Kali Fajardo-Anstine, Sabrina & Corina: Stories
Fajardo-Anstine creates a poignant study of Latinas of indigenous descent through this debut collection of short stories. Sabrina & Corina: Stories is rooted in one place, Denver, yet it explores a variety of themes such as ancestry, incarceration, illness, gentrification and domestic violence with a compassionate hand.

Marlon James, Black Leopard, Red Wolf
Man Booker Prize winner James weaves African mythology into this fiercely original epic about a lost boy and the fantastical characters bent on finding him. Black Leopard, Red Wolf is the first installment in what is set to be a compelling trilogy.

Laila Lalami, The Other Americans
Lalami’s The Other Americans shifts between perspectives in this story set in a small Southern California town threatening to explode with tension. The Other Americans starts out with the murder of a Moroccan immigrant that leaves witnesses and survivors in shock, and divisions between people’s cultural identities and personal beliefs become glaringly clear.
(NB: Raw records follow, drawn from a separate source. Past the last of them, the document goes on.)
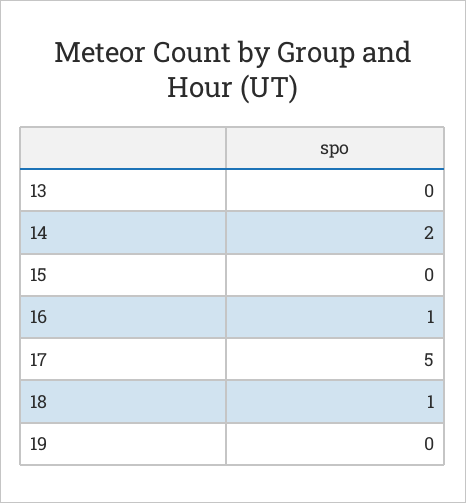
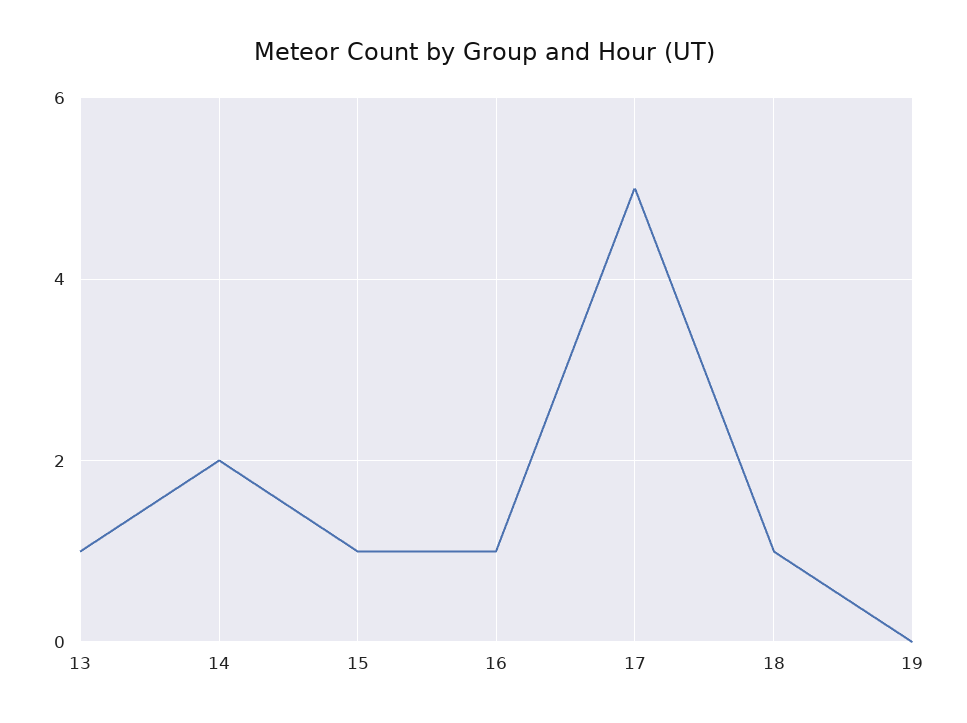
  {
-   "13": 0,
+   "13": 1,
    "14": 2,
-   "15": 0,
+   "15": 1,
    "16": 1,
    "17": 5,
    "18": 1,
    "19": 0
  }

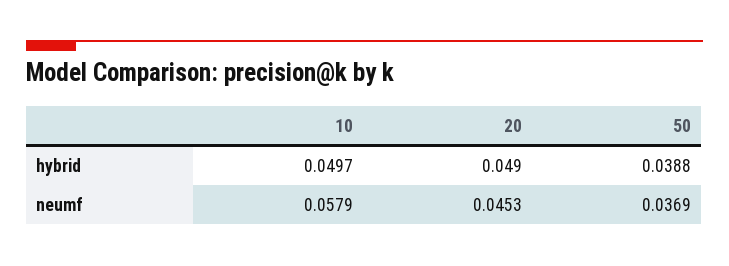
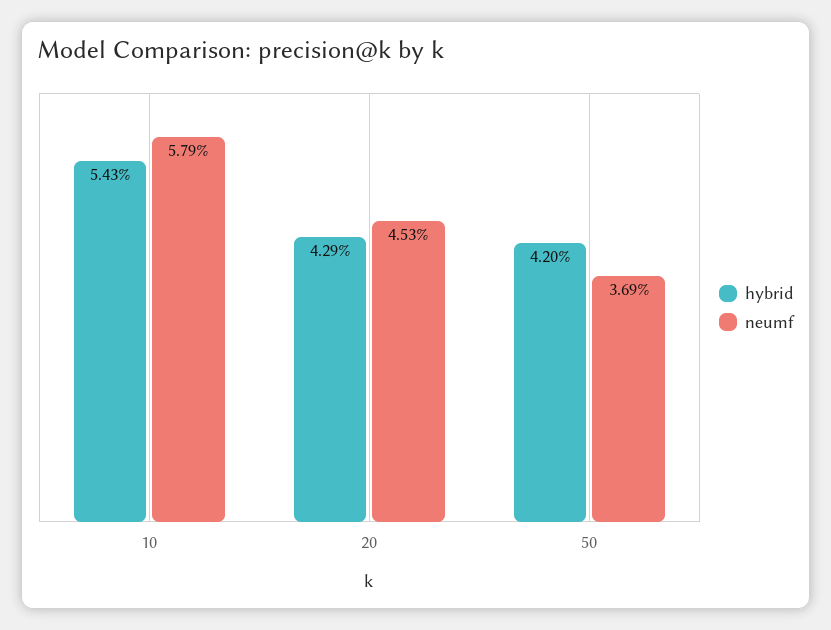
  {
    "hybrid": {
-     "10": 0.0497,
+     "10": 0.0543,
-     "20": 0.049,
+     "20": 0.0429,
-     "50": 0.0388
+     "50": 0.042
    },
    "neumf": {
      "10": 0.0579,
      "20": 0.0453,
      "50": 0.0369
    }
  }

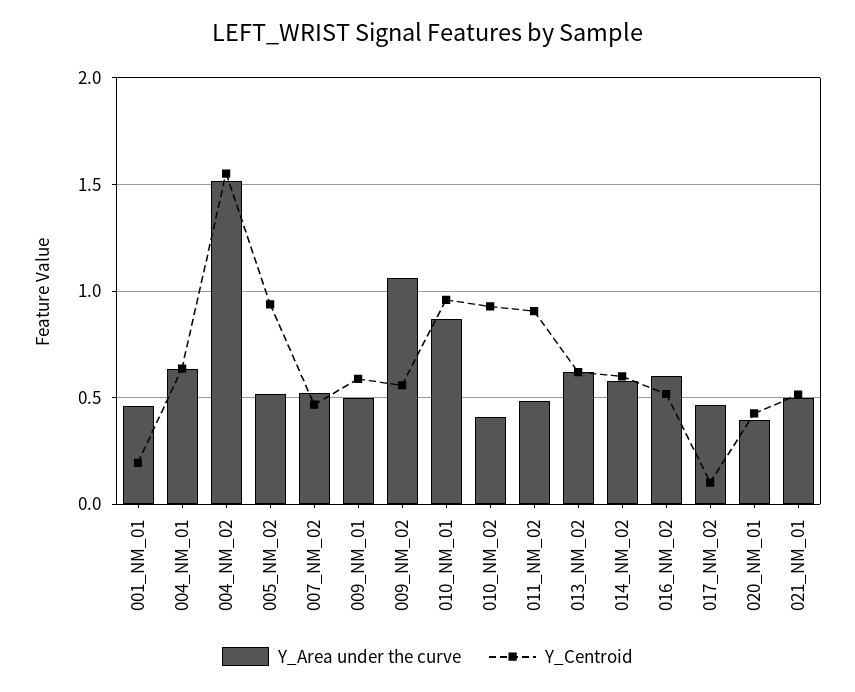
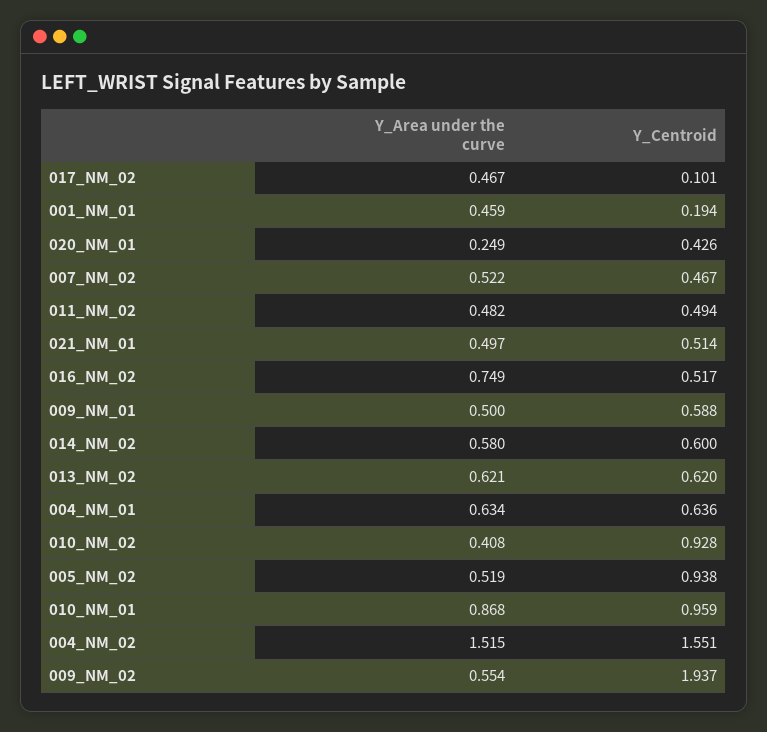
  {
    "Y_Area under the curve": {
      "001_NM_01": 0.459,
      "004_NM_01": 0.634,
      "004_NM_02": 1.515,
      "005_NM_02": 0.519,
      "007_NM_02": 0.522,
      "009_NM_01": 0.5,
-     "009_NM_02": 1.05,
+     "009_NM_02": 0.554,
      "010_NM_01": 0.868,
      "010_NM_02": 0.408,
      "011_NM_02": 0.482,
      "013_NM_02": 0.621,
      "014_NM_02": 0.58,
-     "016_NM_02": 0.6,
+     "016_NM_02": 0.749,
      "017_NM_02": 0.467,
-     "020_NM_01": 0.4,
+     "020_NM_01": 0.249,
      "021_NM_01": 0.497
    },
    "Y_Centroid": {
      "001_NM_01": 0.194,
      "004_NM_01": 0.636,
      "004_NM_02": 1.551,
      "005_NM_02": 0.938,
      "007_NM_02": 0.467,
      "009_NM_01": 0.588,
-     "009_NM_02": 0.55,
+     "009_NM_02": 1.937,
      "010_NM_01": 0.959,
      "010_NM_02": 0.928,
-     "011_NM_02": 0.9,
+     "011_NM_02": 0.494,
      "013_NM_02": 0.62,
      "014_NM_02": 0.6,
      "016_NM_02": 0.517,
      "017_NM_02": 0.101,
      "020_NM_01": 0.426,
      "021_NM_01": 0.514
    }
  }

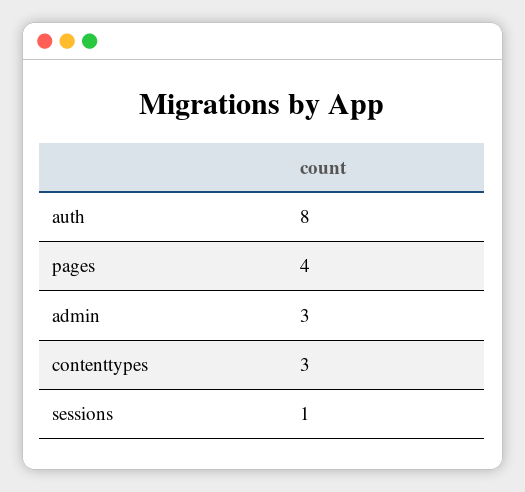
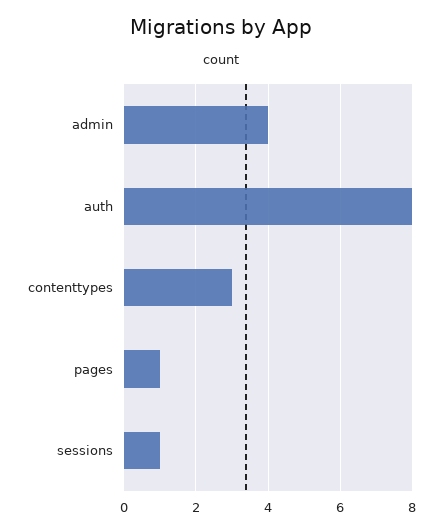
  {
    "auth": 8,
-   "pages": 4,
+   "pages": 1,
-   "admin": 3,
+   "admin": 4,
    "contenttypes": 3,
    "sessions": 1
  }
Kimberly King Parsons, Black Light: Stories
Parsons illuminates the gritty side of Texas with these short stories that reckon with drugs, motels, sexuality and self-harm. From dark subjects and places, a sense of hope and yearning grows and proves Black Light: Stories has an emotional scope as expansive as the state in which it’s based.

Helen Phillips, The Need
The Need, the fifth book by Helen Phillips, features a paleobotanist who makes discoveries in both her work and her home, where a disturbing intruder confronts her. The subsequent events lead her to question reality and motherhood in this genre-bending drama.
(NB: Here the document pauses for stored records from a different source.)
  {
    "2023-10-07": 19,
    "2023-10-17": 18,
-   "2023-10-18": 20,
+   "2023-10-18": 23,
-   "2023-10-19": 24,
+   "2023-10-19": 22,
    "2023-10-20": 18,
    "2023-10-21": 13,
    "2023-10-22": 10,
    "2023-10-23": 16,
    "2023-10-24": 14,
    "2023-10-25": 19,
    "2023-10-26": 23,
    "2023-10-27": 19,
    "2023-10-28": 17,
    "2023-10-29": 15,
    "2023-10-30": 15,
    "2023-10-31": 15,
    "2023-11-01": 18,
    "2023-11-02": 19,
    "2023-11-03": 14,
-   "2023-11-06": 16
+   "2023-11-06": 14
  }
Julia Phillips, Disappearing Earth
Julia Phillips, a Fullbright fellow, brings forth powerful questions of class, gender and ethnicity in Disappearing Earth, which is about two sisters who vanished from a remote Russian city.

Ocean Vuong, On Earth We’re Briefly Gorgeous
Renowned poet Vuong creates a patchwork of a life with this epistolary novel in which a son attempts to reveal his life secrets to his mother, who cannot read. Like in his critically acclaimed poetry collection Night Sky with Exit Wounds, Vuong’s Vietnamese background serves as the contemplative landscape for On Earth We’re Briefly Gorgeous.

Colson Whitehead, The Nickel Boys
2016 National Book Award Winner Whitehead’s newest work of fiction, The Nickel Boys is based on the true story of a diabolical reform school in Florida that traumatized generations of students over its 111-year history. Two teens trapped in this vicious environment struggle to preserve their idealism and lives.